The final phase of reopening means all businesses will be permitted to reopen, no more limits to numbers visiting private residences, an end the one-metre plus rule and the ending of the legal requirement to wear a face covering.
The only reason the UK can contemplate further unlocking is the continuing effectiveness of the vaccines, said Johnson.
Building on this observation, Johnson said by July 19 every adult would have had the chance to receive a first dose and two thirds a second dose.
And in order to further improve the country's vaccine defences the dosing for those under 40 would be shortened from 12 to 8 weeks.
Above: UK Covid cases (black) vs. deaths (red). Image courtesy of NBF Economics.
"Countries with the highest vaccinations rates are seeing sharp declines in hospitalisations, enabling governments to re-open economies – witness the largely mask-less crowd that thronged Wimbledon this week in the UK," says Rajat Bhattacharya, Senior Investment Strategist at Standard Chartered.
Standard Chartered tell their Wealth Management clients they anticipate the UK to reach 'herd immunity' from the Covid virus by the third quarter and anticipate a consumption-lead boost to the economy.
Reacting to the government's signposting that all restrictions would be removed in two weeks time, small businesses expressed relief.
"Freedom Day and football coming home in the same month. What a result that would be. I'm especially pleased for businesses in the hospitality, events and entertainment industries, which have been hit disproportionately hard since March of last year. Hopefully the nightmare is coming to an end," says Paul Neal, an independent mortgage broker at Derbyshire-based Missing Element Mortgage Services.
The UK economy will be in focus on Friday July 09 when GDP data for May is released, with strategists saying a better-than-expected reading might help the Pound.
"The UK economy has had a remarkably good run over recent weeks. The recent reopenings and vaccine-boosted confidence will likely drive GDP growth of over 5% in the second quarter. But Covid-19 cases are rising quickly again, and are showing few signs of slowing," says James Smith, Developed Markets Economist at ING.
Smith notes that the reproduction 'R' rate has crept higher again as cases begin to rise more rapidly outside of the youngest age groups.
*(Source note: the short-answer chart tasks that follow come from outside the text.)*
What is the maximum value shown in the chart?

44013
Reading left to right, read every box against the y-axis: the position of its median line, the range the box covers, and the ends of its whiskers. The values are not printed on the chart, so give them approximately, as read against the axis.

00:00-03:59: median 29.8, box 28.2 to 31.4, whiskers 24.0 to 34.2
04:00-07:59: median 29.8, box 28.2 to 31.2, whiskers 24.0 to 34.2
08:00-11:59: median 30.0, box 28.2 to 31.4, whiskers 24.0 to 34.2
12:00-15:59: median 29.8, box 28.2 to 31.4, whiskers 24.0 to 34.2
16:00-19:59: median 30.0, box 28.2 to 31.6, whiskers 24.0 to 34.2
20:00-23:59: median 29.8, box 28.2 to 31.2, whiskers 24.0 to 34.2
The good - and somewhat surprising - news is that hospitalisations have been remarkably low, further proof that the vaccines are working well.
Image courtesy of ING.
Economists do however caution that while the UK economy has recovered sharply in 2021 short-term data points are indicating that the rate of growth might have plateaued, opening the door for potentially disappointing data releases.
"April GDP likely marked peak growth in the UK's post winter lockdown recovery. Activity growth is expected to slow, and we expect the ONS to confirm this on Friday with May GDP growth nearly halving. To be sure, we are one step closer to reaching steady-state growth.," says Sanjay Raja, Senior Economist at Deutsche Bank.
Image courtesy of Deutsche Bank
Any disappointment in the data could trigger bouts of weakness in the Pound, particularly given the foreign exchange market's current sensitivity to data releases.
"We believe that GBP will have to rely on more than just a pricing out of risk premium for the rest of year. Fortunately for the pound, the investment flow backdrop continues to be supportive," says Sharma.
But should all restrictions be finally lifted on July 19, as is currently the expectation, the economy could find a fresh impulse of energy that could rejuvenate the recovery, and ultimately, the Pound.
"With restrictions easing further, we see another jump in activity. Our nowcast models point to May GDP expanding by 1.3% m-o-m with risks tilted marginally to the upside," says Raja.
Image courtesy of Deutsche Bank
Finally, a small dose of caution from Robert Howard at Reuters: "Events will dictate how GBP performs beyond July 19 – and the pound could weaken if COVID-19 restrictions are reintroduced in the autumn. Curbs were tightened across Britain last September before a second lockdown in November, after being loosened last summer."